OSA patients with COVID-19 experience difficulty with their breathing and may notice that their CPAP pressure setting may not be enough to overcome their depressed respiratory effort. An increase in the CPAP pressure setting can cause more discomfort than otherwise experienced and the need to keep the machine cleaner than normally becomes an absolute must during this time as viral particles left in the machine can cause a reinfection which can be forced into the lungs making the patient critically ill. For those patients who are not compliant with their CPAP, it is an absolute must to consult with their medical provider and investigate the option of using a Dental Device called Mandibular Advancement Appliance which looks and feels like a mouth guard and gently and passively opens the airway by moving the lower jaw forward and allowing for improved breathing.
Conclusion: Being overweight or obese, increases the individual’s risk for OSA and developing COVID-19 related health complications, more than normal weight individuals.
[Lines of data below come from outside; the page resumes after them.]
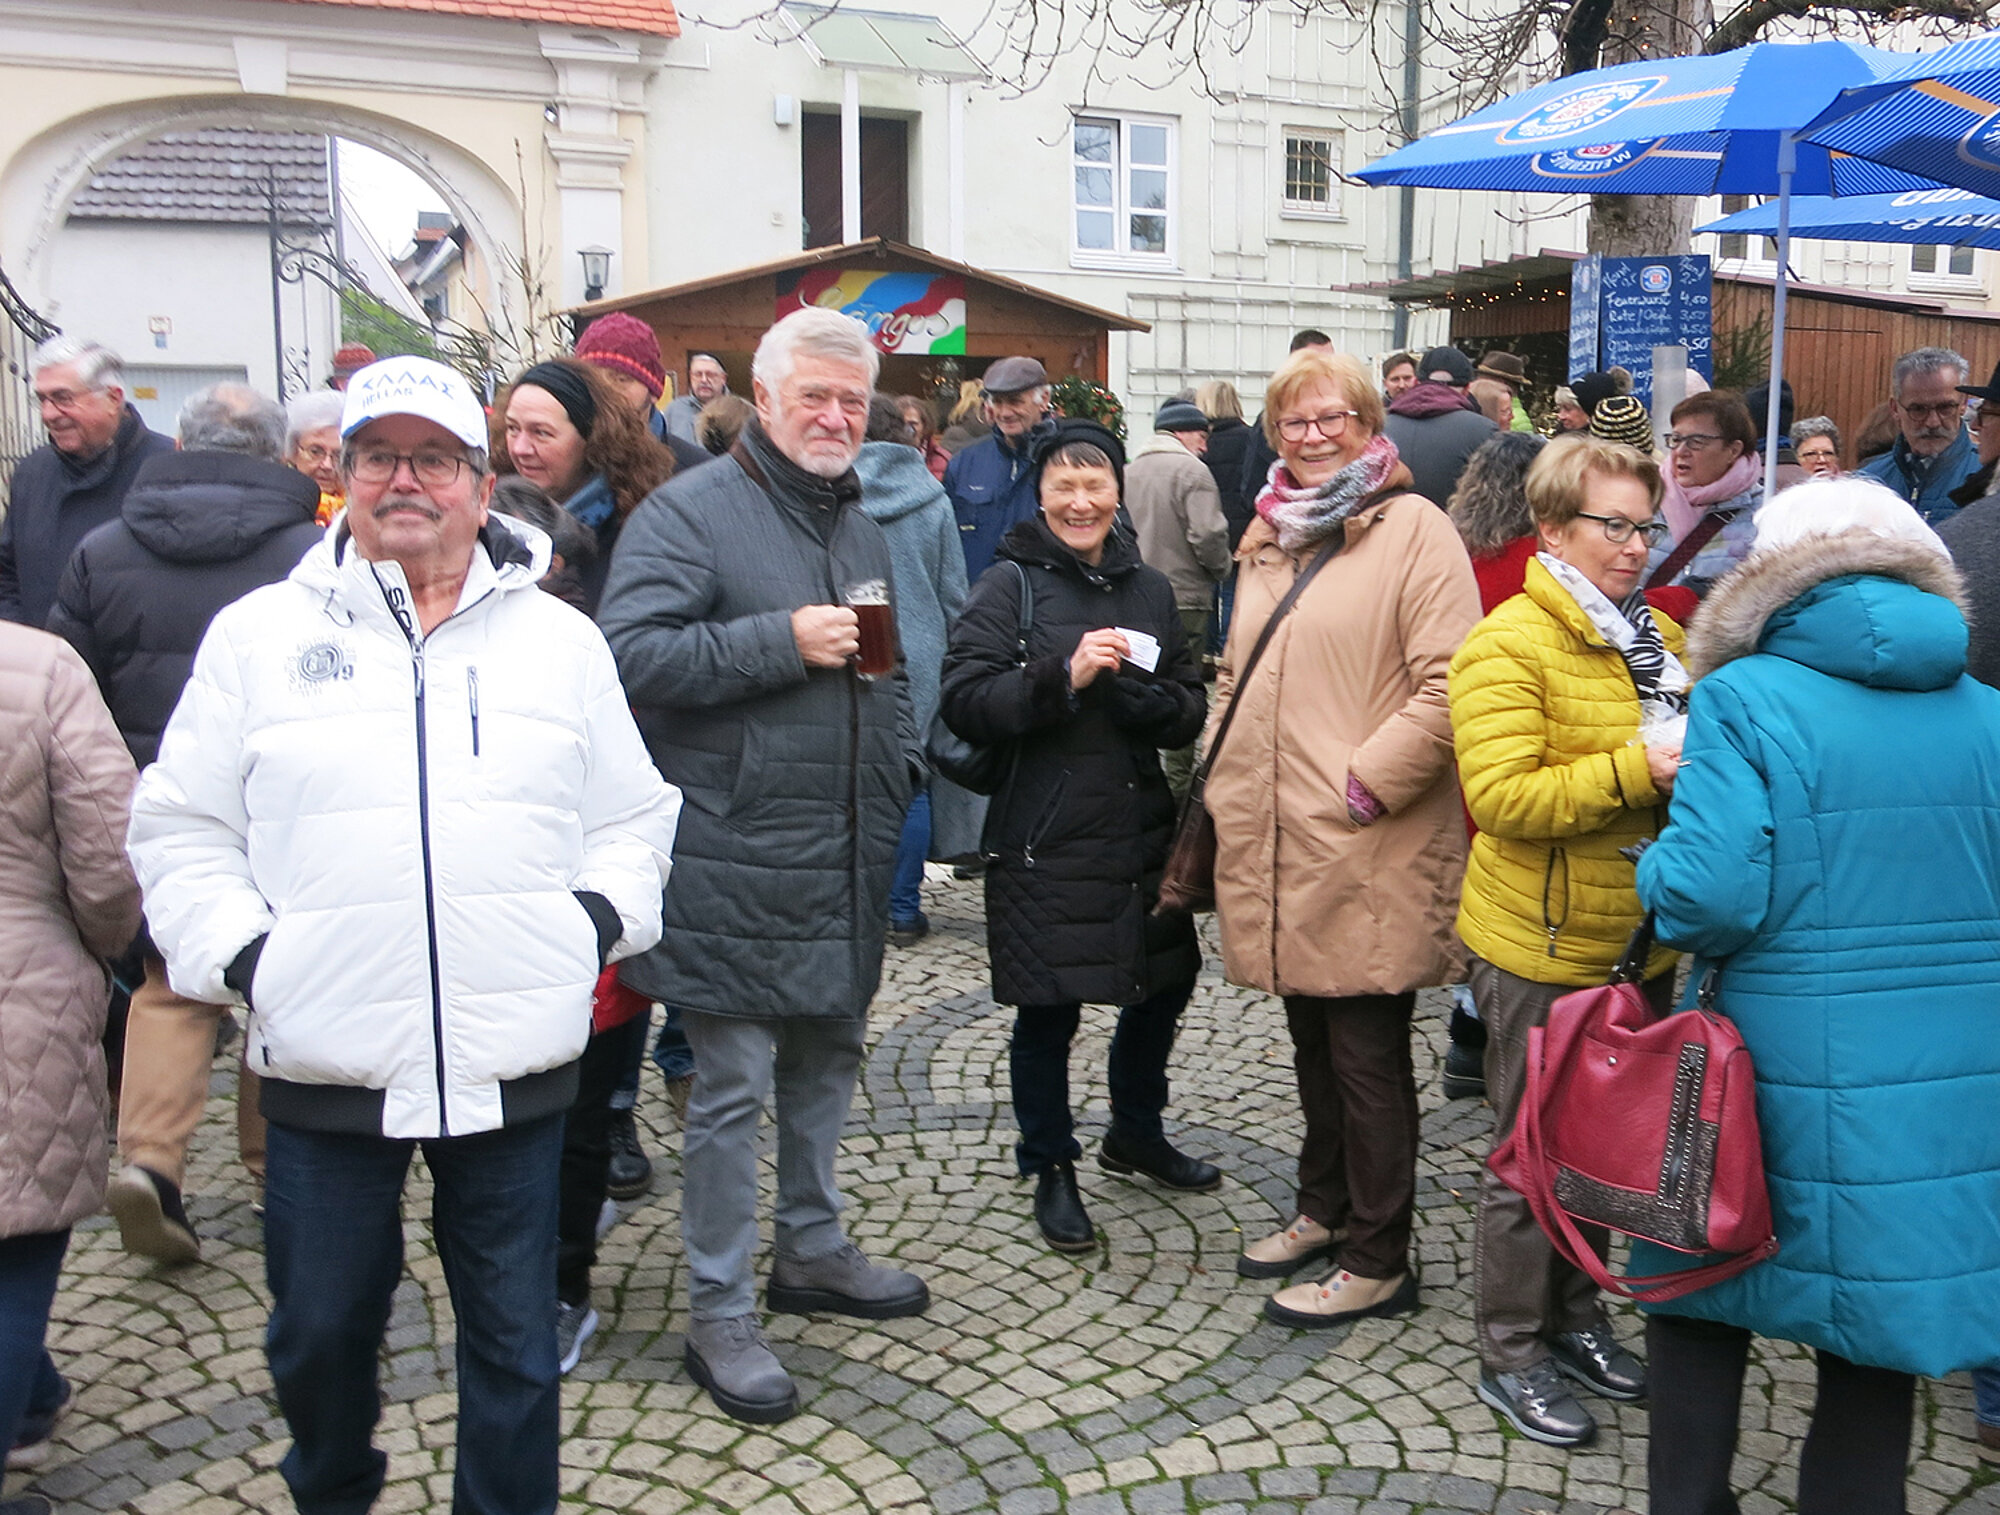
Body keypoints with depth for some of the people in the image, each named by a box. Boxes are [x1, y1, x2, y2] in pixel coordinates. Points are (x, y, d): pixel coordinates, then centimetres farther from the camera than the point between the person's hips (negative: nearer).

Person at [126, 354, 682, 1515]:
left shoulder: (561, 638, 7)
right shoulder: (260, 633, 4)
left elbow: (632, 816, 13)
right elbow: (183, 826, 6)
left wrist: (599, 918, -3)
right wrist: (239, 954, -6)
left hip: (514, 1067, 0)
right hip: (324, 1065, 0)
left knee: (515, 1342, 11)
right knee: (320, 1333, 17)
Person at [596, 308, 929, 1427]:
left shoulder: (861, 525, 17)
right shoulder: (692, 513, -9)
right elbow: (632, 654, -21)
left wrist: (901, 769, 15)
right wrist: (783, 639, -23)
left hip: (848, 858, 8)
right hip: (738, 861, -7)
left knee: (829, 1058, 18)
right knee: (734, 1086, -1)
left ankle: (813, 1251, 36)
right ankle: (721, 1315, 12)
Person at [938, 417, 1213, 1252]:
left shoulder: (1149, 588, 10)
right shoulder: (1010, 584, -4)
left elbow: (1191, 709, 9)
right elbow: (965, 698, -14)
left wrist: (1141, 692, -12)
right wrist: (1064, 674, -23)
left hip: (1140, 830, 6)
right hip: (1044, 837, -5)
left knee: (1164, 983, 17)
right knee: (1047, 1010, 4)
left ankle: (1135, 1133, 41)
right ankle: (1052, 1169, 24)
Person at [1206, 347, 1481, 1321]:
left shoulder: (1414, 528, -7)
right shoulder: (1268, 534, 16)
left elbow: (1448, 686, -16)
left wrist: (1365, 786, -18)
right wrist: (1227, 776, 14)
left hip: (1368, 848, -7)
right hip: (1274, 840, 7)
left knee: (1366, 1050, 2)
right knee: (1311, 1035, 19)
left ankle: (1378, 1260, 15)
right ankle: (1325, 1209, 36)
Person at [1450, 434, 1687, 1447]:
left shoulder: (1656, 635, 9)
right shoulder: (1507, 645, -15)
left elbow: (1690, 756, 24)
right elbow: (1501, 795, -25)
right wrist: (1641, 767, -28)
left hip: (1640, 944, 7)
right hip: (1544, 949, -7)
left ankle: (1575, 1316, 38)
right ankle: (1510, 1355, 22)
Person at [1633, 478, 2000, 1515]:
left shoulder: (1743, 699, -12)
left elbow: (1710, 897, -20)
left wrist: (1657, 864, 0)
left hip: (1791, 1079, -4)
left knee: (1701, 1289, 18)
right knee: (1873, 1337, 18)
If an individual has been diagnosed with OSA and tested positive for COVID-19, even if asymptomatic, it is urgent that they seek immediate medical advice and make sure they are compliant with their treatment for OSA and if they are not compliant or can’t tolerate their CPAP, to get a referral for a tele-dental visit with a qualified dentist trained in dental sleep medicine to establish candidacy for an oral appliance.